Alongside the coping strategies and very real learning I was picking up on the job (I have, essentially, dined out on that experience ever since), I came to the conclusion that I had this management thing nailed: I doubted was anything else to learn about keeping saucers on sticks, running meetings, facilitating, time management or anything else administrative. 

I then joined Admiral Management Services, a company whose ethos gave short shrift to any such idea of grandeur. Yeah, whatever, was the attitude: take some minutes and be a good boy, would you? Learning the hard way (failing fast and frequently), I unpicked everything I thought I knew and re-knitted it into some semblance of genuine best practice. Which I have also dined out on ever since. 

The next big moment of big-headedness came a couple of years into my analyst career, when (at the heights of the dot-com) I thought it a really good moment to set up on my own. The lows of the dot-bomb followed almost immediately, mirroring both my feelings of utter incompetence and my bank balance. So many lessons learned, not least, cooking on a shoestring. 

I didn’t mean to say all that: I was only going to talk about my memories of being in (what felt like) financial difficulty: any money we had was always in the wrong place, cheques bounced and bills went unpaid, with banks gleefully adding their fees to any debts incurred. I wasn’t going to say that either: I was only going to make the point that getting back on track didn’t just take extra effort: it took extra effort beyond what I thought extra effort meant at the time. 
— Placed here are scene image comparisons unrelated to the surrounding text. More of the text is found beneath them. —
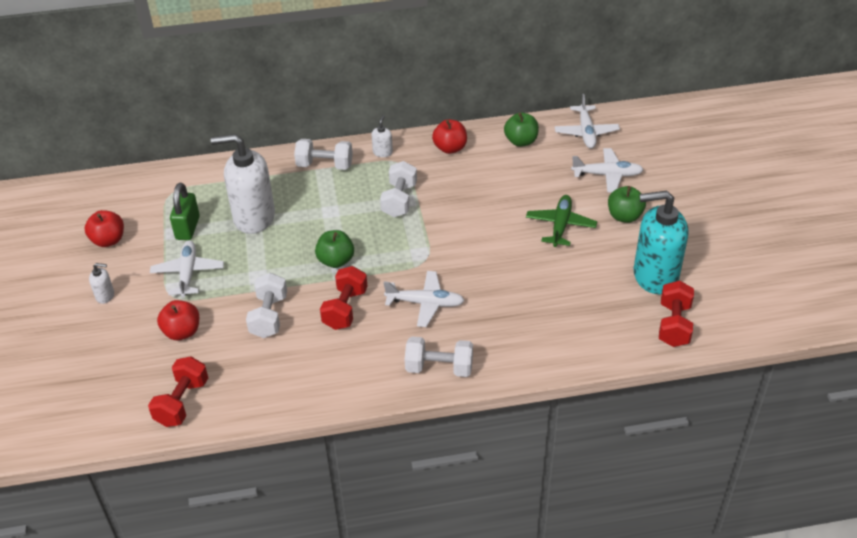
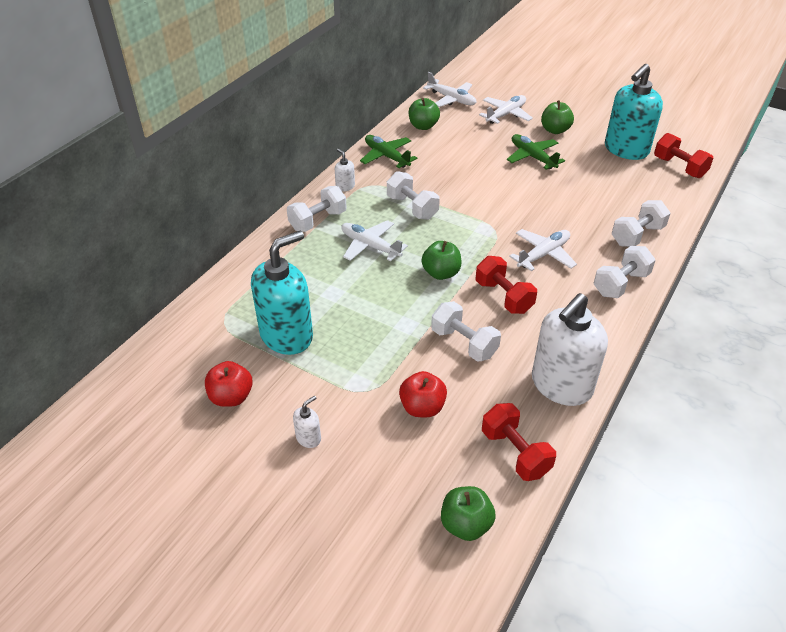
camera: 50 degrees left, 0 degrees up
white plane [150,240,224,298] -> white plane moved to [341,220,408,261]
green padlock [170,183,200,240] -> turquoise soap dispenser [251,231,313,355]
white soap dispenser [211,134,275,234] -> white soap dispenser moved to [532,293,608,406]
red apple [432,119,467,154] -> green plane [360,135,418,168]
none -> green apple [441,486,496,541]
none -> white dumbbell [612,200,671,247]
Like Eustace, sometimes the problem goes far deeper than we have the ability to understand. Not least in questions of learning, particularly when we come to it from a position of knowledge. Surely, people understand what is being discussed, we say, or can understand it as long as we explain it correctly. Even if they are a bit behind. And so, in areas of so-called ‘new thinking’, we can have whole conversations without realising that what we are saying is of very little relevance. 

I’m coming to think this is the case for my own current area of specialism, DevOps. Even as I discuss how to make it work better (a.k.a. ‘to scale’), I have my good friend (and practitioner) Andy’s words ringing in my head: that nobody is really doing it, they just say that they are. Perhaps to get the analysts off their backs. It’s not just DevOps: the reason we can keep saying the same things about best practice, webinar after webinar, year after year, is that people still don’t get it. 

To whit. I’m not sure what the answer is but based on my own experience, perhaps part of it is to recognise the fact that we are a lot less mature than we would like, as organisations and as people. And we need to deal with this as Eustace, not superficially but digging really deep, getting right down to the base, beneath layers and layers of traditional practice. 

Not to do so will cause us to reinvent whatever we are talking about, for a number of reasons. First to avoid boredom — you can only hear people bang on about the same thing so many times, before cognitive filters push it into the background. Second because it loses its effectiveness as the world moves on. And third, because lovely marketing and PR people want something new to talk about, in the name of differentiation or thought leadership. 

These days I have come to realise that ‘knowing it all’ is a false summit, a thinking person’s Tower of Babel. Rather than embracing my own inadequacy and giving up, I’ve found a joy and freshness in learning: in essence, I’ve come to terms with my own, valid feelings of imposter syndrome. Perhaps we could all do with recognising that we don’t all get it, neither at a superficial nor deep level. 

There is no shame in this, as such an admittance is the first step in actually working out what the heck is being discussed. Like Eustace, we can all benefit from digging particularly deep in terms of what we don’t know, understanding the problem we are trying to solve before applying the latest iteration of solutions. 

Thanks for reading, Jon

P.S. I said these bulletins would be more factual from now. This one isn’t but I’m on holiday, so sue me.